**ACTIVITY:** All of the listing is to be written out word for word, with the pictures left out.
◇ ◇ ◇ ◇
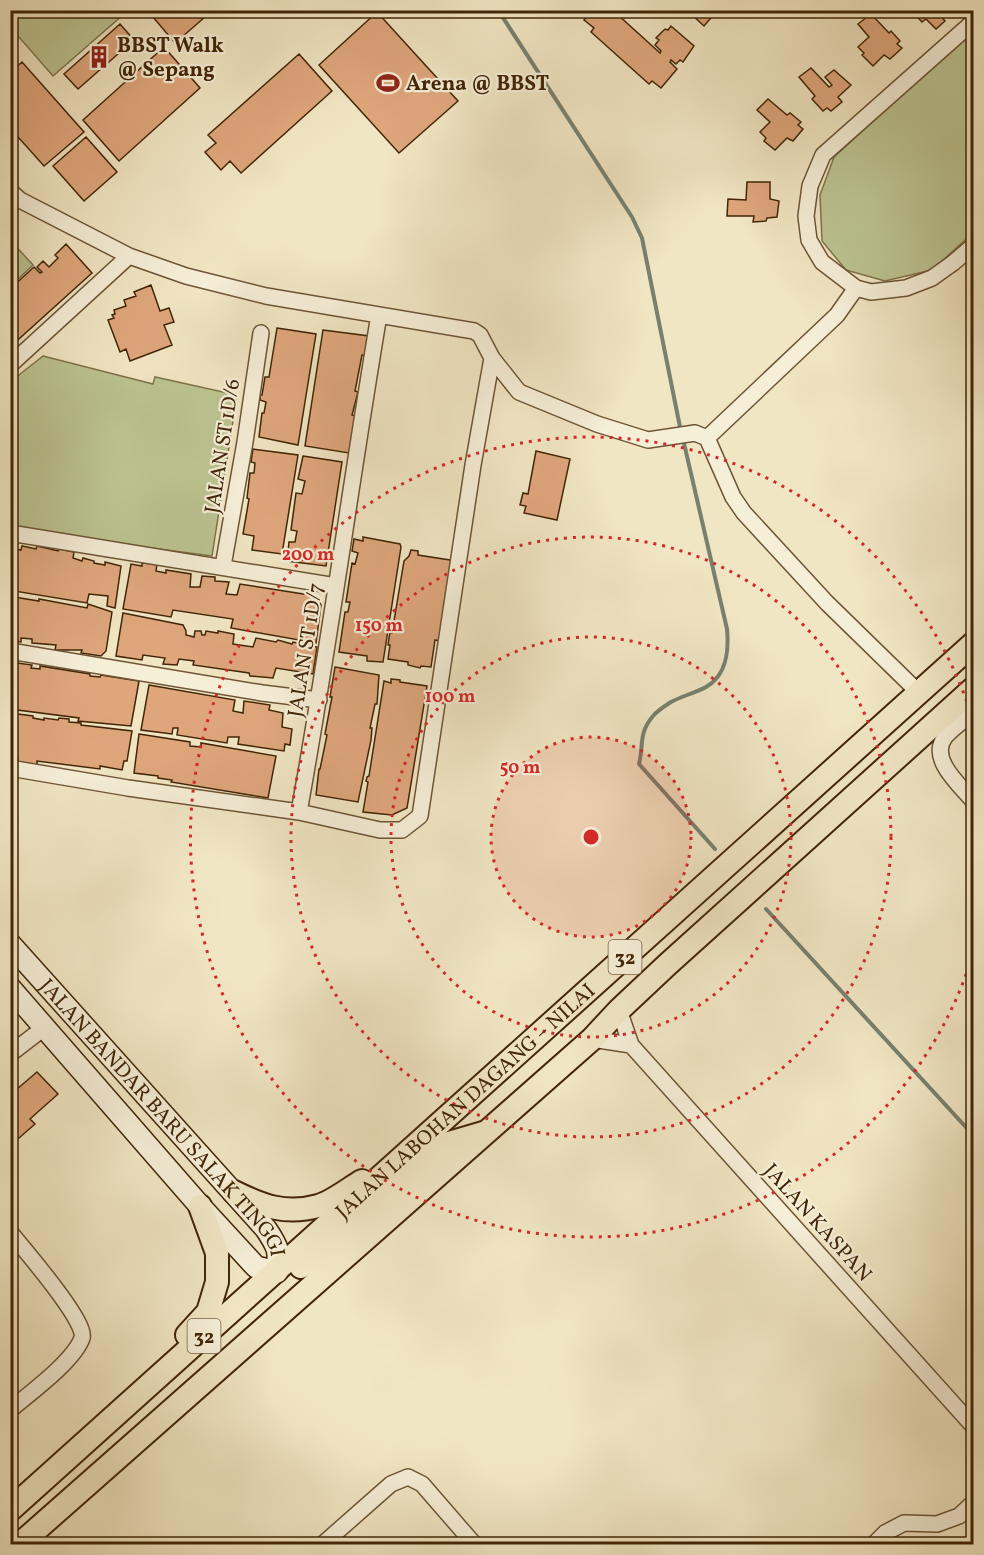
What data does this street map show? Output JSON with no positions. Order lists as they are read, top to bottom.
{
  "streets": {
    "main road": ["32", "JALAN LABOHAN DAGANG ‒ NILAI", "JALAN BANDAR BARU SALAK TINGGI"],
    "street": ["JALAN ST 1D/6", "JALAN ST 1D/7", "JALAN KASPAN"]
  },
  "crossings": [
    ["JALAN LABOHAN DAGANG ‒ NILAI", "JALAN BANDAR BARU SALAK TINGGI"]
  ],
  "places": {
    "building": ["BBST Walk @ Sepang"],
    "sports": ["Arena @ BBST"]
  },
  "rings": [
    "200 m",
    "150 m",
    "100 m",
    "50 m"
  ]
}
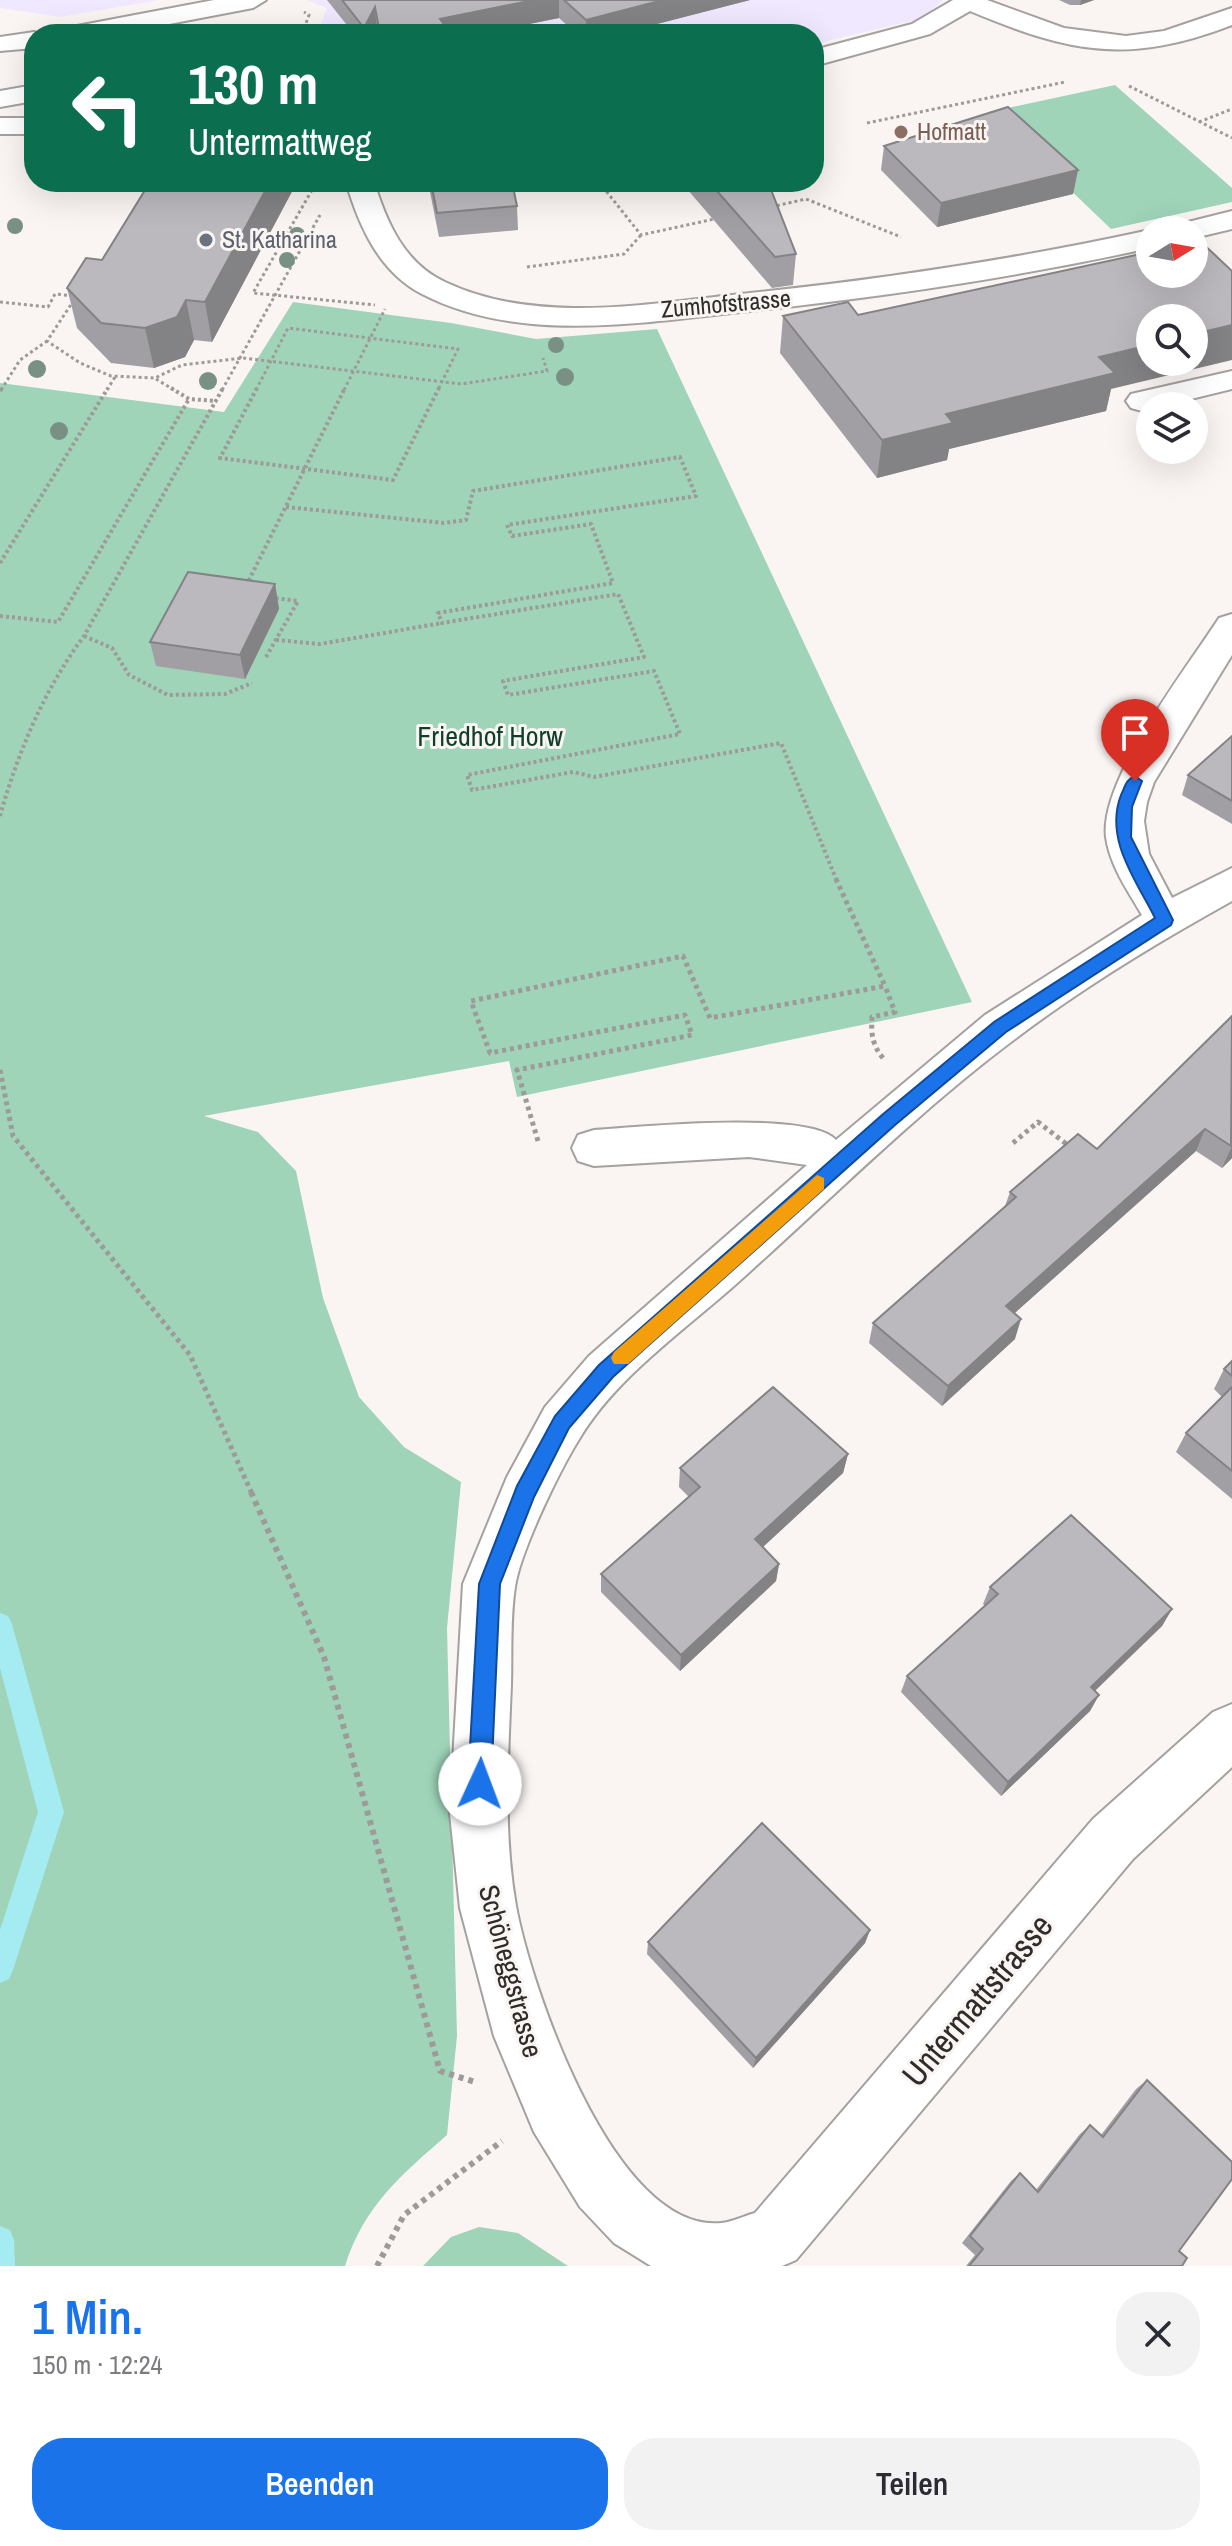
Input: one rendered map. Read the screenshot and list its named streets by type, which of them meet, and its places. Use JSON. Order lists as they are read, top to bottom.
◇ ◇ ◇ ◇
**EXERCISE ANSWER:**
What data does this street map show? Output JSON with no positions. Order lists as they are read, top to bottom.
{
  "streets": {
    "main road": ["32", "JALAN LABOHAN DAGANG ‒ NILAI", "JALAN BANDAR BARU SALAK TINGGI"],
    "street": ["JALAN ST 1D/6", "JALAN ST 1D/7", "JALAN KASPAN"]
  },
  "crossings": [
    ["JALAN LABOHAN DAGANG ‒ NILAI", "JALAN BANDAR BARU SALAK TINGGI"]
  ],
  "places": {
    "building": ["BBST Walk @ Sepang"],
    "sports": ["Arena @ BBST"]
  },
  "rings": [
    "200 m",
    "150 m",
    "100 m",
    "50 m"
  ]
}
Input: one rendered map. Read the screenshot and list its named streets by type, which of them meet, and its places. Use JSON. Order lists as they are read, top to bottom.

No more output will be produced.